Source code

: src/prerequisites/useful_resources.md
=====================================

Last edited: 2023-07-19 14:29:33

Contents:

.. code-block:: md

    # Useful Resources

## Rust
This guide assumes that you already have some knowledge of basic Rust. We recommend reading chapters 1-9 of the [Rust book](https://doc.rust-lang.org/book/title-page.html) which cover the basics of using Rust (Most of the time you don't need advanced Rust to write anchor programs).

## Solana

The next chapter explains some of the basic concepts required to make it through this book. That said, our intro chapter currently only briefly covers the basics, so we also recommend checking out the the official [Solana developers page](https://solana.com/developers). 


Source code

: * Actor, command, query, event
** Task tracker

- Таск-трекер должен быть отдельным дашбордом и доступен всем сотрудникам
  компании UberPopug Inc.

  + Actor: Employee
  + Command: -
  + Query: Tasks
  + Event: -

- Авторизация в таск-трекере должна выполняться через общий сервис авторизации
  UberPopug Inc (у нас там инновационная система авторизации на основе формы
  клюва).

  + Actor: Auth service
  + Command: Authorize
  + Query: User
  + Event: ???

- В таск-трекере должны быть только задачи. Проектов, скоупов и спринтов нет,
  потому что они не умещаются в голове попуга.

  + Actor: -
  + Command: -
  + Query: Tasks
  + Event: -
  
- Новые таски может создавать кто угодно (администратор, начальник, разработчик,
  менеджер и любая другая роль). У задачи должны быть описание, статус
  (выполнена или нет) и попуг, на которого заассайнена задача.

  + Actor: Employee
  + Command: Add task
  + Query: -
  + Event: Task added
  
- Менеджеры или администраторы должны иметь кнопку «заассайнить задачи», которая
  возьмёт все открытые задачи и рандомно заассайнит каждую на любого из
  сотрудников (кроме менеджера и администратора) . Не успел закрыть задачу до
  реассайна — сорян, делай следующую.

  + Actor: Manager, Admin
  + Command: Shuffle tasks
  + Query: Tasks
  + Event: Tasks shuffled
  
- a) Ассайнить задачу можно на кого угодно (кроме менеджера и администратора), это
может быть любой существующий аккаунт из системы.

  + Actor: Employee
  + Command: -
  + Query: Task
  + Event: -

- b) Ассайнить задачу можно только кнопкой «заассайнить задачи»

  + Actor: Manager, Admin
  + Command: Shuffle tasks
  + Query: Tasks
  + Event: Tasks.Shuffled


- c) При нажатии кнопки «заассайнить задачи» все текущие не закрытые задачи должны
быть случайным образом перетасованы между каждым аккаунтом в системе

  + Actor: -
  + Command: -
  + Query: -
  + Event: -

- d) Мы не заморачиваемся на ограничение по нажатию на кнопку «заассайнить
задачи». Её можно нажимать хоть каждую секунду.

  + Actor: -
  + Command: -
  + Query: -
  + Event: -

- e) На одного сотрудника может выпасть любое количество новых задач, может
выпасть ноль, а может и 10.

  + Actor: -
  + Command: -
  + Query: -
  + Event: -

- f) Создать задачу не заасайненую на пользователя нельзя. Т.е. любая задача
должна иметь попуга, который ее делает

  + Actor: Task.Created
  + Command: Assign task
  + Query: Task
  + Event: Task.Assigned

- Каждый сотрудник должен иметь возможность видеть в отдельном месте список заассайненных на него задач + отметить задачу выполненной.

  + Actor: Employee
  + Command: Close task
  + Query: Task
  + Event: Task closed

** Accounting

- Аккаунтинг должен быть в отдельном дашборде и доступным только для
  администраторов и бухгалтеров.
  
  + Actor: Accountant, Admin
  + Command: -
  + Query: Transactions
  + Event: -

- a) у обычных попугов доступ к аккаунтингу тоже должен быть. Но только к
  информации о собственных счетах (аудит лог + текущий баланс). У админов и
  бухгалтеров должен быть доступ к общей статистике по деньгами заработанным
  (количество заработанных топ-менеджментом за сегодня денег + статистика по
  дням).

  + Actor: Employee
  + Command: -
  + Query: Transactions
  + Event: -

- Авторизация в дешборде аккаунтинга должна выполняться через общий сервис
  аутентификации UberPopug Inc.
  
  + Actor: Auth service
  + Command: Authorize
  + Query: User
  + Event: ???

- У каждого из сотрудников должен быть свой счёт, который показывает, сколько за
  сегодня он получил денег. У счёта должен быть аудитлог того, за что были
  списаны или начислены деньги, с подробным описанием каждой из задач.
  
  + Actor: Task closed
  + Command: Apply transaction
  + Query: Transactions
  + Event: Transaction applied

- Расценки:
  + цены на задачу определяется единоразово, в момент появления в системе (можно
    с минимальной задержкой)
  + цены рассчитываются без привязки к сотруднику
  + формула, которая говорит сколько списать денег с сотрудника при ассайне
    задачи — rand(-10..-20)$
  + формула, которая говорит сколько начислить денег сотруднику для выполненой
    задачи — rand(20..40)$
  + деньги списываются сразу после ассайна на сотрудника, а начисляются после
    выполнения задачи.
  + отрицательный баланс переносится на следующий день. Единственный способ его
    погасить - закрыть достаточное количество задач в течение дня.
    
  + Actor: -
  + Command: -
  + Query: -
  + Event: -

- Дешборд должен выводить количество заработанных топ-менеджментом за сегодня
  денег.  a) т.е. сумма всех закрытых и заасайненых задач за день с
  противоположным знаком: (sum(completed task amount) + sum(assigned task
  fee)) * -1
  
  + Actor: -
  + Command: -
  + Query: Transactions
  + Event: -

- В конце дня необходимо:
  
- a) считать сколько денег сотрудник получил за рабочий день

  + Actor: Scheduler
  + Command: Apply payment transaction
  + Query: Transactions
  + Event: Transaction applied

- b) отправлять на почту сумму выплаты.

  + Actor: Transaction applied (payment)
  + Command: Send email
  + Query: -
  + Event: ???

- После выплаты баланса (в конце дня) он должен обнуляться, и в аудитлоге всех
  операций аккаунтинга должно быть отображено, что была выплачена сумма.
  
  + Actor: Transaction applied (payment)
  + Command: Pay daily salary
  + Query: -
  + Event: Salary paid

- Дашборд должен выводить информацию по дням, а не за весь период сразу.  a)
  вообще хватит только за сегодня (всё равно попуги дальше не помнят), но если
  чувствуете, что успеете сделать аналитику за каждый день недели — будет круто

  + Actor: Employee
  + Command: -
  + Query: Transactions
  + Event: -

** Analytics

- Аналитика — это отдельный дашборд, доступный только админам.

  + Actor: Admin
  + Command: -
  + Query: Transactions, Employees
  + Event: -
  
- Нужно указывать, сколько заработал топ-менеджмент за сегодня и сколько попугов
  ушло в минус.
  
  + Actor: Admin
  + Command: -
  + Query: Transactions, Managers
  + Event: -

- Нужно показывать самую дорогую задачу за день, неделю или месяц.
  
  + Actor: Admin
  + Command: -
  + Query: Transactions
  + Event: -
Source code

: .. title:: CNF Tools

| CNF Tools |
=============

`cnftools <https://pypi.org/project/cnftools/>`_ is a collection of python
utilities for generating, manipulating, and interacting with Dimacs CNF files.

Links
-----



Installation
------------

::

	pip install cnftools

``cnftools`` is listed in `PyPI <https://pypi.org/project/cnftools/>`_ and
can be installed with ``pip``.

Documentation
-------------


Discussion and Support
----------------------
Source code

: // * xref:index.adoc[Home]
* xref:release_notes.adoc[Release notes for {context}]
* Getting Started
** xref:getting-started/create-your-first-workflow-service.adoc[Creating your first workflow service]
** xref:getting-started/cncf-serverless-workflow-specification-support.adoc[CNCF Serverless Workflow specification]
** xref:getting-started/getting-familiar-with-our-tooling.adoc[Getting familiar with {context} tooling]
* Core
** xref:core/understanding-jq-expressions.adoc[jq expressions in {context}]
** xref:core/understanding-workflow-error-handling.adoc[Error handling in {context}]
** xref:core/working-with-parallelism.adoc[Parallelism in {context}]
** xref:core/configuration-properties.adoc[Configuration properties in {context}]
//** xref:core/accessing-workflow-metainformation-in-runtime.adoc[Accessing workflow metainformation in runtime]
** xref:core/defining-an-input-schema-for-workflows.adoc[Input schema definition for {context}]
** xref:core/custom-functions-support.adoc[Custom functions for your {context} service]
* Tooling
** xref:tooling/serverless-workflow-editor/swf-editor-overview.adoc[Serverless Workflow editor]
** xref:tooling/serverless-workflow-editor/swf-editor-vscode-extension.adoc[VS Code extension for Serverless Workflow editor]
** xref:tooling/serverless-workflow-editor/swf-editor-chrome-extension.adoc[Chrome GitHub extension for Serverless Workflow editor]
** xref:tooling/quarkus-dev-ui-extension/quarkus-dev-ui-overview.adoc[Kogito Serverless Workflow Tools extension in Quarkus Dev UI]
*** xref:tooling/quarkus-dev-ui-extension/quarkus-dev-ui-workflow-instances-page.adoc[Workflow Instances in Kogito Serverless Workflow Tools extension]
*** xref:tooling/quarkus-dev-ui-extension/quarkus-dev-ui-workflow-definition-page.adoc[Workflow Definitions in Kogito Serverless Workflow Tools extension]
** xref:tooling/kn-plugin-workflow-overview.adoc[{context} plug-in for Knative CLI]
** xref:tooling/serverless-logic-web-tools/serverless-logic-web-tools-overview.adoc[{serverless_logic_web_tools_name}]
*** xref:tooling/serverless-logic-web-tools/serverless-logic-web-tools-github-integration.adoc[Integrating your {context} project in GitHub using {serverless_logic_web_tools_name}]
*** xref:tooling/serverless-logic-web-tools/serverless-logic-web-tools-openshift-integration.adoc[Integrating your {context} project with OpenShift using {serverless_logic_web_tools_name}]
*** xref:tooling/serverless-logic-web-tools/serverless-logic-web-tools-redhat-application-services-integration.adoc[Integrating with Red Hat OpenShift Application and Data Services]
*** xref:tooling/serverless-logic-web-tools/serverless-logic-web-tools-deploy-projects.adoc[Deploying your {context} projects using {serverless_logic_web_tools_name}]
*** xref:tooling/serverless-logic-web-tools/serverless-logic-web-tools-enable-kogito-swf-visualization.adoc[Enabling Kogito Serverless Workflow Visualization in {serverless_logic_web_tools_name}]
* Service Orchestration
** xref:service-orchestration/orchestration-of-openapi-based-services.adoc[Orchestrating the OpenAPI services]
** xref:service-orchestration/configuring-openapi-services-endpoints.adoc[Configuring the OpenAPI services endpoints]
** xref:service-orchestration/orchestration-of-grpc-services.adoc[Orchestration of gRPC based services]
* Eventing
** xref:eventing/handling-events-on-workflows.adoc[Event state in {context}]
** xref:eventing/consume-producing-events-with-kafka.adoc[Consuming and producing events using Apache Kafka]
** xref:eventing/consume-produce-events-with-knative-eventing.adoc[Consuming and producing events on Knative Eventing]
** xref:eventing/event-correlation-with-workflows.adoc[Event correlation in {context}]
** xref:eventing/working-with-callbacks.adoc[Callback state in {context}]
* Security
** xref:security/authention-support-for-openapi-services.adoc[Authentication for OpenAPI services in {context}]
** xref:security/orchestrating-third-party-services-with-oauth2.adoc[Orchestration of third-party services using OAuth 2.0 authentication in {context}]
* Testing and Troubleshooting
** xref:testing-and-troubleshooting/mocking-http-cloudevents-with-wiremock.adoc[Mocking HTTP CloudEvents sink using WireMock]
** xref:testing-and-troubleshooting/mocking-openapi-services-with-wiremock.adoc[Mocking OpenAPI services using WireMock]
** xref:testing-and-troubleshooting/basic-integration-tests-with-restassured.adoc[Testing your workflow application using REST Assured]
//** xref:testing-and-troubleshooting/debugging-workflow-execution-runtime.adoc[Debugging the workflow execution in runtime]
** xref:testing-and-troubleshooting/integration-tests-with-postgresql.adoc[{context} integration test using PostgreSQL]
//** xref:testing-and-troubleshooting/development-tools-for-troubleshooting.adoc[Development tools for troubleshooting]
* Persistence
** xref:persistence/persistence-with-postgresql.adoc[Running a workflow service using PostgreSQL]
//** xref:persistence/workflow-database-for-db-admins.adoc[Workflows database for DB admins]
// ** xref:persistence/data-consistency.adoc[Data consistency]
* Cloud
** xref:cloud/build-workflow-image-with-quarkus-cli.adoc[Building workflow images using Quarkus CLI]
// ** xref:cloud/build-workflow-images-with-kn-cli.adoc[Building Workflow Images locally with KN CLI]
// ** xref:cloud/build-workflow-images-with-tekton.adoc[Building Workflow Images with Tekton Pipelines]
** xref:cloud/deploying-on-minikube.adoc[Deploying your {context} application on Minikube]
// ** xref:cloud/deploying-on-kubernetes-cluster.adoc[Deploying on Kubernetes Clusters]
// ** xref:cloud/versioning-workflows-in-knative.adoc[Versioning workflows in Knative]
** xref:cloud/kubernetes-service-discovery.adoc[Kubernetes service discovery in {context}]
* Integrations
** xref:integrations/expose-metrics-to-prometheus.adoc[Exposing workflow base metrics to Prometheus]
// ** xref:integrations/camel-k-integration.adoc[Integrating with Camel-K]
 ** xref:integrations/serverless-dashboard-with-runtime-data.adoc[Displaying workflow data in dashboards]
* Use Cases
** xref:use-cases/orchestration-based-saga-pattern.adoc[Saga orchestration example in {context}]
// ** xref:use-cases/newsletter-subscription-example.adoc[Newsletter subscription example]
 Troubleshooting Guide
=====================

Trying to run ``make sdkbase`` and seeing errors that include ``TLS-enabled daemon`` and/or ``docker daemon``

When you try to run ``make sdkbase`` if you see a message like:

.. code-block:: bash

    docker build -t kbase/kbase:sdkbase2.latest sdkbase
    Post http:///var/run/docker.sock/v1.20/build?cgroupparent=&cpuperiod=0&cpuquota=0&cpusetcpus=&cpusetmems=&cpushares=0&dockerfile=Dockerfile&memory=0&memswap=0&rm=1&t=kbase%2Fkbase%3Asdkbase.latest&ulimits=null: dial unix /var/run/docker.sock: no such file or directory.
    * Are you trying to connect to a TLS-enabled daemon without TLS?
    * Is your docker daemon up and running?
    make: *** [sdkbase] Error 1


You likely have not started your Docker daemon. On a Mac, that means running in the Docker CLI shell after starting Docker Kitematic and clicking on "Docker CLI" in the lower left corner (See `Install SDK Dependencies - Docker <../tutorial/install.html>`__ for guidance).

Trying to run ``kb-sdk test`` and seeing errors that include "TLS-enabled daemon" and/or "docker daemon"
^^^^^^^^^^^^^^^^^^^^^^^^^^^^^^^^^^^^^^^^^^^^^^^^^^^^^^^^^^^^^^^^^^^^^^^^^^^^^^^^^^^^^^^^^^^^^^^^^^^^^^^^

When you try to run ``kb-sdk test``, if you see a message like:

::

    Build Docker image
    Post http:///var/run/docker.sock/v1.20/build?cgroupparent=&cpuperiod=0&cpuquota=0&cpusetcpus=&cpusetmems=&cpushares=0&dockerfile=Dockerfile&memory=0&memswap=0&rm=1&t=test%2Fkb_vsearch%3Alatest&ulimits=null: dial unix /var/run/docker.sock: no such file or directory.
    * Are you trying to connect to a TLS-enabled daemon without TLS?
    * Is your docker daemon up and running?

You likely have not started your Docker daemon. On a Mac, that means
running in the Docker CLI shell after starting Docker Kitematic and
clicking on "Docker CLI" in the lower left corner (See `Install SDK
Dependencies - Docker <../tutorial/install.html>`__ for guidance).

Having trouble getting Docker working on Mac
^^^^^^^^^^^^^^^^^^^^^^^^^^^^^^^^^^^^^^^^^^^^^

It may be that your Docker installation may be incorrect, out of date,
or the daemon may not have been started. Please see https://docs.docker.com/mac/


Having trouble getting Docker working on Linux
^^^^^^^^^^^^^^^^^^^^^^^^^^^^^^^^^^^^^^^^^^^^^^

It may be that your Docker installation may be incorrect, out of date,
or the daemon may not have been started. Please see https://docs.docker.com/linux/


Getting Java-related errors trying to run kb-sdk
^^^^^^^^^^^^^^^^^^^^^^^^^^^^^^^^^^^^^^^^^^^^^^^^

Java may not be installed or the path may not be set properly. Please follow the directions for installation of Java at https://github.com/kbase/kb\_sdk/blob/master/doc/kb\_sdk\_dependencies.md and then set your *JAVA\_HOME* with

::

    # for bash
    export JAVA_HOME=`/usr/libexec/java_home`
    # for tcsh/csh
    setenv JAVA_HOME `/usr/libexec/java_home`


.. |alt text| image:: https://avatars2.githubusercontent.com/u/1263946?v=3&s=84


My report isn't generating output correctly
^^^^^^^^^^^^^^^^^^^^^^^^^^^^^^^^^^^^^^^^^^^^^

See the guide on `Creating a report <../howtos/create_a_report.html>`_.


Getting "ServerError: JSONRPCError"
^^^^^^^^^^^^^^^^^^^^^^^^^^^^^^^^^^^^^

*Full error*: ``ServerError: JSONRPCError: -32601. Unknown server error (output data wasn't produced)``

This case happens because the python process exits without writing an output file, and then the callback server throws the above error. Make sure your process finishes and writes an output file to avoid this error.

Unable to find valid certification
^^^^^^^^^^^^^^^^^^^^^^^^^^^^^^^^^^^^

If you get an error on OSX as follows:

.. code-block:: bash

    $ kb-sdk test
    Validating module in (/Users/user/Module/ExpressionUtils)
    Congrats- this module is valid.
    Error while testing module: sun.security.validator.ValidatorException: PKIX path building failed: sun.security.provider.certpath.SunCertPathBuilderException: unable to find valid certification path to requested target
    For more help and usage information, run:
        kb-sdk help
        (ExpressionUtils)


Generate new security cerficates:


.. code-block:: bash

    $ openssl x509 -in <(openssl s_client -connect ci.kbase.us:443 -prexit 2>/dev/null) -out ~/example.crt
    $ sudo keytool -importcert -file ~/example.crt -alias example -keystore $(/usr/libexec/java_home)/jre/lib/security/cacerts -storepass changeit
++++++++++++++++++++
Among the lines above, find each one containing the string "может" and copy it.

## RESULT BELOW
- Новые таски может создавать кто угодно (администратор, начальник, разработчик,
может быть любой существующий аккаунт из системы.
- e) На одного сотрудника может выпасть любое количество новых задач, может
выпасть ноль, а может и 10.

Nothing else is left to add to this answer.